We are looking for views on how the new settlement could be financed. In round numbers we spend about £150 billion – or 10 per cent of our national income – on health and social care, about a fifth of which is paid for by individuals and families. In addition there is a lot of unpaid care, and we want to consider whether these carers should be better supported.

Some options for funding are set out in the interim report – and range widely from big tax proposals, to changes to tax or benefits for the elderly and increases in user charges for health care. We are clear, however, that we would only support higher user charges if these were linked to an improvement in entitlements. A couple of options – a wholesale switch to social insurance and tax relief on private medical insurance – have been ruled out as not meeting our criteria. But otherwise we are open-minded and would welcome other funding suggestions.
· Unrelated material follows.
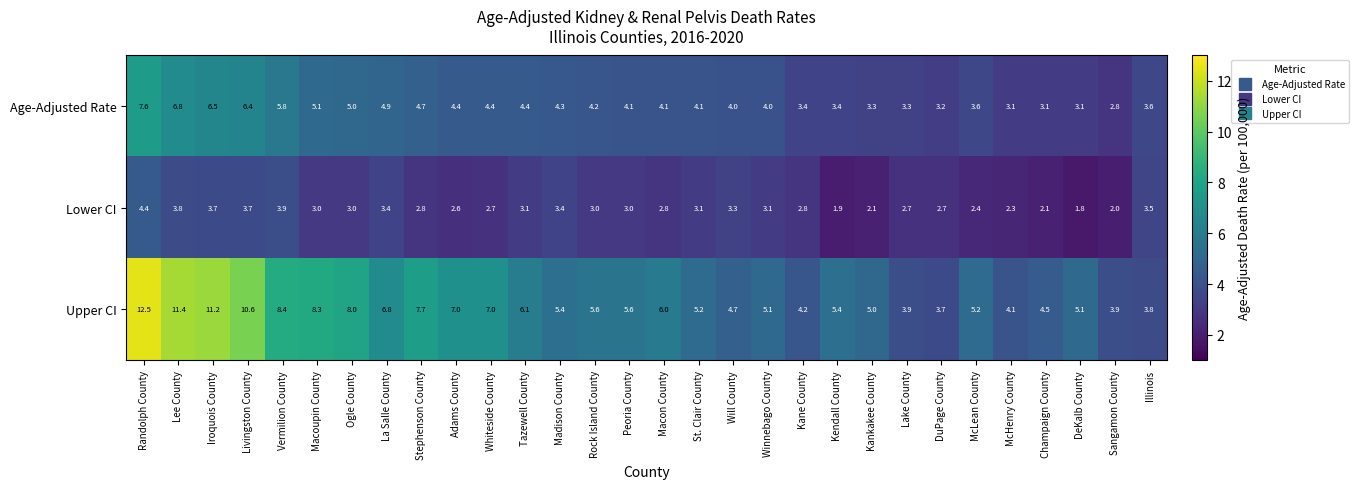

What is the difference between the highest and lowest values at Stephenson County?

4.9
These are uncomfortable choices. But the health and social care systems are currently structured and funded in a way that is both inequitable and financially unsustainable. We need to act now to develop a clear vision for health and social care in the 21st century.
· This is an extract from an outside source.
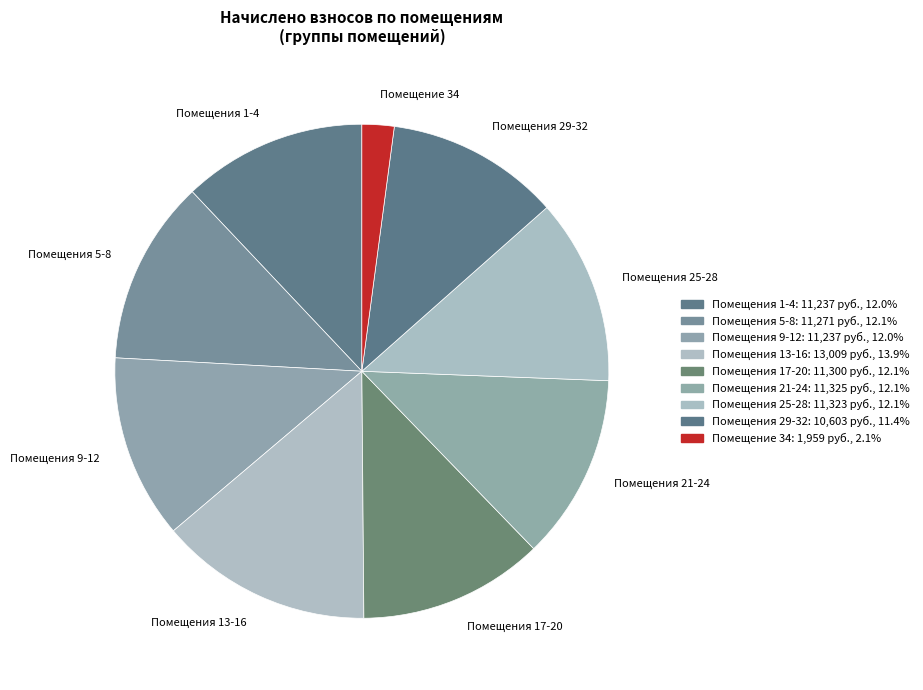

Is the sum of Помещения 13-16 and Помещения 29-32 greater than half?

No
This blog is also featured on the Guardian website.


David Richard Wallis

Position Systems Limited (PSL)
Comment date
03 April 2014
There is wide scope for radically improving the productivity of the NHS, which would enable Health and Social Care to be given the same merit,
financial resources and value. This radical improvement would also allow unpaid carers to be awarded the same value and financial support. A much greater effort needs to be made to investigate and analyse those NHS services (in both hospitals and care-homes) which can very easily be automated, thus saving many £millions: infection-control monitoring and management is one of numerous examples. Radical improvements in productivity can also be achieved by investigating and analysing those top-performing industries that are not currently involved in Healthcare, but can offer solutions through technology-transfer and emulation of their methods and procedures: supply-chain management at Tesco is again a typical example. Additionally, Universities and their closely -associated Teaching Hospitals should encourage the convergence of Medical and Engineering Science, so that the latest developments in Electronics and Wireless Engineering, etc. become familiar to Medical Practitioners. Likewise, more Engineering Scientists need to be encouraged to think along BioMechEng and Biotech lines - a strong suit for UKplc, with significant export potential, thus generating more enabling funds. This logical direction-of-travel is being pursued by PSL, in conjunction with well-informed organisations like techUK, Surrey University and the newly-formed AHSNs, but our pace needs to be accelerated.


Care home manager,
Singleton Nursing and Residential Home
Comment date
07 April 2014
I agree with many comments David has made about the real need for improvement in current systems used in health and social care.As a nursing home manager I witness so much waste,not only in product use but resources use.I am conducting a mini process mapping exercise next week regarding the waste involved in medication management.There are sooooo many aspects of social care that have to change in order to keep up with demand.Unfortunately the current system feels like a broken down bus being pushed uphill by lots of weak people.Why don't we just get the bus fixed and get a good driver to drive it ,it could wiz up the hill then and all on board could enjoy the journey.


Gainsborough Baths
Comment date
24 April 2014
very good analogy Julie! I couldn't agree more!

MAGS Dowie

Community Matron,
Comment date
21 August 2014
Medicines management plays a large part of patient management in my role when dealing with patients who have many long term conditions. As part of an MMed Sci I looked at medicines waste and found huge losses with wasted medications for a number of reasons. If we could tackle this issue alone the NHS would save millions of pounds. Patients will be educated regarding medication actions and reasons for taking, when and how. This in turn would reduce hospital admissions 9another drain on NHS budgets) due to improved health taking prescribed medications. We have to start looking at the basics, when they are corrected and systems and processes are applied huge savings could be saved.